Australian rules footballer

Robert Henry Nash (22 April 1884 – 16 June 1958) was a leading Australian rules footballer who was captain of the Collingwood Football Club in the Victorian Football League (VFL), and captain-coach of the Footscray Football Club in the Victorian Football Association (VFA).

==Family==
The son of Michael Joseph "Mick" Nash (1862–1939), who played for Carlton when it was part of the VFA, and Mary Ann (a.k.a. "Marianne") Nash (1861–1940), née Tobin, Robert Henry Nash was born on 22 April 1884. He married Mary Anne Ryan in 1906.

His uncle, Thomas M. Nash (1859–?), also played for Carlton when it was part of the VFA. Bob Nash is best known as the father of Test cricketer and leading footballer Laurie Nash.

==Football==
===Northcote (MJFA)===
Nash played for Northcote in the Metropolitan Junior Football Association (MJFA) until he was recruited by Collingwood in 1904.

===Collingwood (VFL)===
Nash became a leading player at Collingwood, playing 88 games and kicking 14 goals in six seasons Regarded as a powerful player who was a good mark and kick, he captained Collingwood in 1908 and 1909 and represented Victoria at the first interstate carnival in Melbourne in 1908.

In August 1907, due to an incident during the 17 August 1907 match that Collingwood lost 3.8 (26) to St.

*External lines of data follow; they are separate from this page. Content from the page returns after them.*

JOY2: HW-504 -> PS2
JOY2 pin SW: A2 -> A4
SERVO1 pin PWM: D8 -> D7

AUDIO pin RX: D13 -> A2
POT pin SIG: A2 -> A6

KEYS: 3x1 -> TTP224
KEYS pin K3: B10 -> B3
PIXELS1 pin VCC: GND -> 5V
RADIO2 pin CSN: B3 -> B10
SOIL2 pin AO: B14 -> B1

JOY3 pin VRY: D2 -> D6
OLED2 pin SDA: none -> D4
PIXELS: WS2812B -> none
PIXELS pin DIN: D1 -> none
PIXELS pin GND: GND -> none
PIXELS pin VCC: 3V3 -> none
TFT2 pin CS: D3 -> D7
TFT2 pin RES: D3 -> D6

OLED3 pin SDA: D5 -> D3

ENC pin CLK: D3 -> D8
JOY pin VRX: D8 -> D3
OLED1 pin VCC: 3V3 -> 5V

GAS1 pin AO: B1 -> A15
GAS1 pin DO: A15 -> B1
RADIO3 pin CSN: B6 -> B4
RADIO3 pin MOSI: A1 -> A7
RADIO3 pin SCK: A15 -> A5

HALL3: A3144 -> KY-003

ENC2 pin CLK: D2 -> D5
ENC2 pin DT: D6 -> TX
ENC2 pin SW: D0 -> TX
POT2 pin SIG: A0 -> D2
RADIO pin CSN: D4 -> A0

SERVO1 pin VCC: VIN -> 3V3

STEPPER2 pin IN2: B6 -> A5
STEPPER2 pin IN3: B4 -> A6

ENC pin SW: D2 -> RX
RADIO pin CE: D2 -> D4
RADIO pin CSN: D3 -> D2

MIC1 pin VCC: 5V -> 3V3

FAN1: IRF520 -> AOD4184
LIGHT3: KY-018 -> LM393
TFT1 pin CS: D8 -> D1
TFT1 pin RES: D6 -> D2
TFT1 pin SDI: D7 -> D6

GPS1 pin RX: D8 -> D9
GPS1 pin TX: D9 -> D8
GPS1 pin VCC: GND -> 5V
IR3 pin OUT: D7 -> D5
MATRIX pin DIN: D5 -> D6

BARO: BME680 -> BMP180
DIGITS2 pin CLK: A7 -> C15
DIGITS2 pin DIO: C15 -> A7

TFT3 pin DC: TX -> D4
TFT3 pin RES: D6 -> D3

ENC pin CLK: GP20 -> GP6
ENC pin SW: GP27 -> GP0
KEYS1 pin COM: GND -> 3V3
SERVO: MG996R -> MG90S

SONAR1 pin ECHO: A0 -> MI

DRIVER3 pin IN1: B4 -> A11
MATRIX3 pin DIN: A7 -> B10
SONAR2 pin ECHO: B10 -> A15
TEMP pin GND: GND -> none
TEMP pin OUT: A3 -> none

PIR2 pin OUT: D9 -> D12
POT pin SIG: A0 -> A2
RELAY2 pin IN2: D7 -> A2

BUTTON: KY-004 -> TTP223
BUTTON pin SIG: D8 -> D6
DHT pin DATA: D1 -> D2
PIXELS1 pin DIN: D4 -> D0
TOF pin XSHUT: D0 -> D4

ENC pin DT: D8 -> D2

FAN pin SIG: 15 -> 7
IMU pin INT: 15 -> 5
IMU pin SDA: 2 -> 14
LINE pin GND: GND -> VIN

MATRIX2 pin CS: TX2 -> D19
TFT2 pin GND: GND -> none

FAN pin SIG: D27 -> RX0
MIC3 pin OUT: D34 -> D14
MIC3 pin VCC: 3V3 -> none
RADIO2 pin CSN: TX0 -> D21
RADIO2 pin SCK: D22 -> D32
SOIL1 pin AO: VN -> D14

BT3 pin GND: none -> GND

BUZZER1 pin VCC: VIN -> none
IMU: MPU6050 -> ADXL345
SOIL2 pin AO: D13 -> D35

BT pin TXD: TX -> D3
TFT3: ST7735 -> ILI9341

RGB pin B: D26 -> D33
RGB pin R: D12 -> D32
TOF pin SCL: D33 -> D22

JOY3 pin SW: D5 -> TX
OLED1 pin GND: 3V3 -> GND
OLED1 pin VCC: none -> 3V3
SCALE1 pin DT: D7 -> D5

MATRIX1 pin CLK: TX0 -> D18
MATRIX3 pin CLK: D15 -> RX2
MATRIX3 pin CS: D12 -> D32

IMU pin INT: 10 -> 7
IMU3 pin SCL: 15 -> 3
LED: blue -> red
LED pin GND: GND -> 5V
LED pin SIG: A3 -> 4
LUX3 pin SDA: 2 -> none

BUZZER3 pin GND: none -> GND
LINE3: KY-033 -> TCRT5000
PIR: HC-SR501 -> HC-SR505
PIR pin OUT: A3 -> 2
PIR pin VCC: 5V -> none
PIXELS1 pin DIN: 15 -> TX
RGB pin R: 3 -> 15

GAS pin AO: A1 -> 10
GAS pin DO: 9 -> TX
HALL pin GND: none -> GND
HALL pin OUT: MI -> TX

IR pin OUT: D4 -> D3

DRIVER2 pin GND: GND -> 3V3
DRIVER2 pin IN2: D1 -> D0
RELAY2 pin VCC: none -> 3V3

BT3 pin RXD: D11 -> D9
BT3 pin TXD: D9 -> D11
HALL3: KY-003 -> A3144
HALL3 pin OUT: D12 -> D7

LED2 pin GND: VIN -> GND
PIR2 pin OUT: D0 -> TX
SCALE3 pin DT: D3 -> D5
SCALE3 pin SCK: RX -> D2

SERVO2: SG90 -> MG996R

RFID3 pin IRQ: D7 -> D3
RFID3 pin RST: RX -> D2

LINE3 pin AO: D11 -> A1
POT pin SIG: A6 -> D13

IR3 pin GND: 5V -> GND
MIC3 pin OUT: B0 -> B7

Kilda 8.19 (67), "Nash, of Collingwood, was disqualified for [three matches for] assaulting [Jack] Wells, of St. Kilda, though the latter was the aggressor in connection with that particular incident, previously to which Nash had been guilty of a grossly savage attack on [Jimmy] Matthews — a diminutive St. Kilda player — for which he was not called to account at all."

In June 1909, following the drawn 19 June match between Collingwood and Melbourne, Nash was reported for disputing the umpire's decision; and, although found guilty at the hearing, Nash was not suspended, but was "admonished" by the VFL's tribunal.

===Footscray (VFA)===
He left Collingwood at the end of the 1909 VFL season, serving two years as captain-coach of VFA side Footscray (1910–1911), and one additional year as a player (1912), before retiring at the end of 1912.

==Tasmania==
Initially employed as a gas stoker, Nash became a policeman and, as such, participated in the 1923 Victorian police strike.

Discharged from the force along with 633 others as a result of his participation in that strike, he moved his family to Tasmania, and took over the hotel at Parattah. There he oversaw the sporting development of Laurie and his other son, Robert Jnr (also an accomplished footballer, who played for four seasons with the Coburg Football Club in the VFA, from 1934 to 1937); and, initially, he encouraged Laurie to concentrate on cricket rather than football, refusing to allow Laurie to play senior football before he turned 19.

==Death==
Nash collapsed and died at the Melbourne Cricket Ground, on Monday 16 June 1958, just before three-quarter-time, while watching a Melbourne-Collingwood match on the Queen's Birthday.